Before you start shuffling the deck chairs on the Titanic, take the time to consider what the most critical capability systems will look like - otherwise, you're recruiting more of the same and putting them in different places, and you'll be disillusioned within weeks.

Higher-order needs


When you've got all of your other ducks in a row, you can think about how to structure lines of responsibility, communication and accountability. Unfortunately, we tend to do this bit wrong, focusing on our organisational structure instead of our decision structure.

Performance isn't about where people sit; it's about the quality of the choices they make. Successful organisations make and execute good decisions, so work out what those decisions are, which ones are the most important, and the fastest and easiest ways to make them. Use that information to guide where people sit, who they talk to, and what their responsibilities should look like.


Culture is pretty trendy and blamed for a full spectrum of ills at work. It's easy to point the finger at – 'it’s just the culture around here' - but it's not useful. Blaming culture makes our problems (lack of progress, hesitance to take risks, dysfunctional leadership) seem like nebulous, unsolvable mysteries.

Culture is a higher-order need, and mostly an output. It's not something we can just shift, tweak or buy, but a daily output of everything that comes before it. People come to work to do a good job, and when we make that easy for them, by taking care of our lower-order needs, they generally do.
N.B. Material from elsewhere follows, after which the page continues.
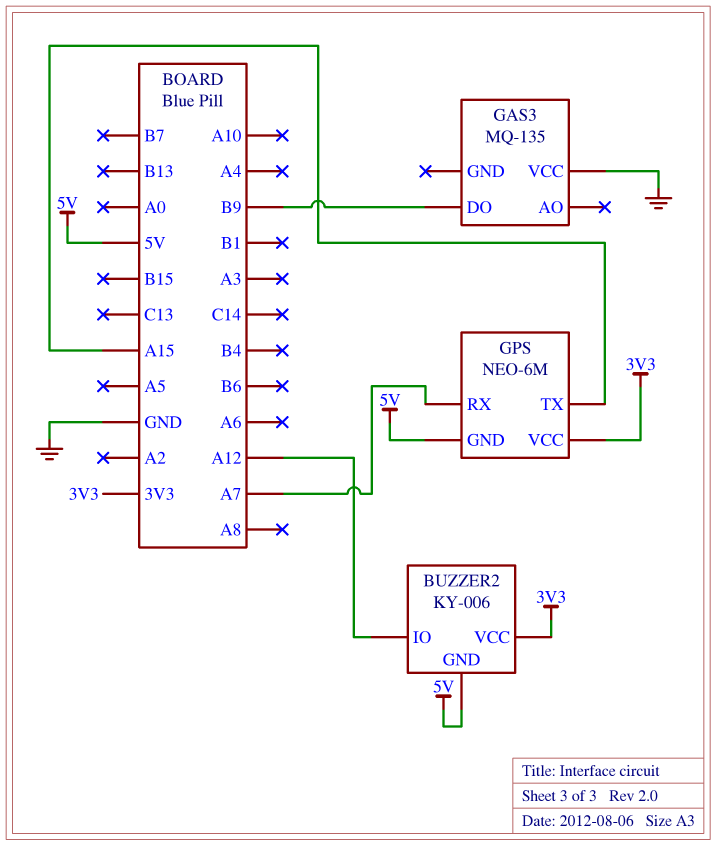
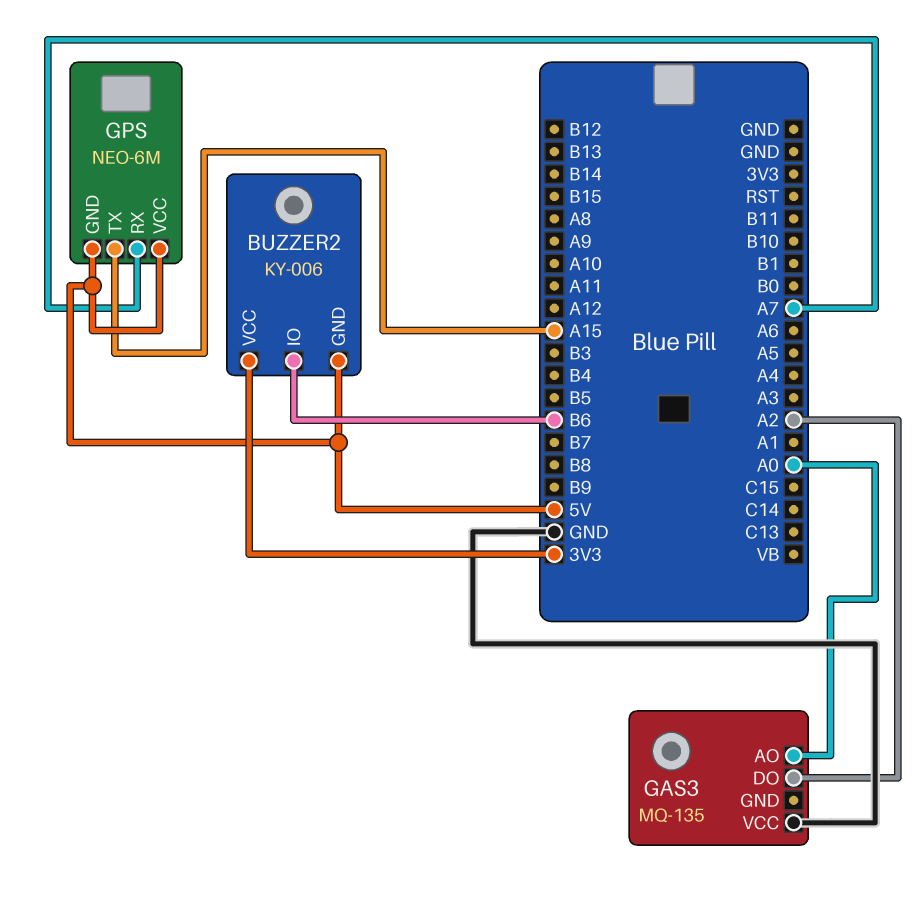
BUZZER2 pin IO: A12 -> B6
GAS3 pin AO: none -> A0
GAS3 pin DO: B9 -> A2
GPS pin VCC: 3V3 -> 5V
The evidence supports this, particularly when it comes to public service transformation. While service transformation is unlikely without culture change, the heart of culture change is organisational development and leadership development. Makes sense.

Diagnosing your needs

If you’re struggling inside the madness, and considering yet another restructure, take the time to work your way through the hierarchy first – are your foundation needs taken care of?

Try asking questions like:

  • Do we know where we want to be in five years?
  • Are our top three priorities clear?
  • Is it easy to do good work here?
  • Are our leaders focused on the right things?

  • Do we have the skills and capabilities we need to achieve our goals?

  • Are decisions made in the right place?

Most importantly, before you start fiddling with your structure, take a good, hard look at whether you have other ducks in a row. Otherwise, you will wind up with a team full of uncertain and unproductive people who are no better off.

Like Maslow's Hierarchy, our organisational needs aren't a one-and-done. They require constant attention and redirection as we tweak and shift in response to our environment. Take the space to zoom out and consider the big picture before charging ahead with the easy fix. That way, we take care of our most important needs over the long term.

(And before you start talking about “changing the culture” as though it's an input, reconsider whether the way your organisation runs supports the behaviours you’re sticking on posters in the staff room. If you take care of those, you might find culture is an output that largely takes care of itself!)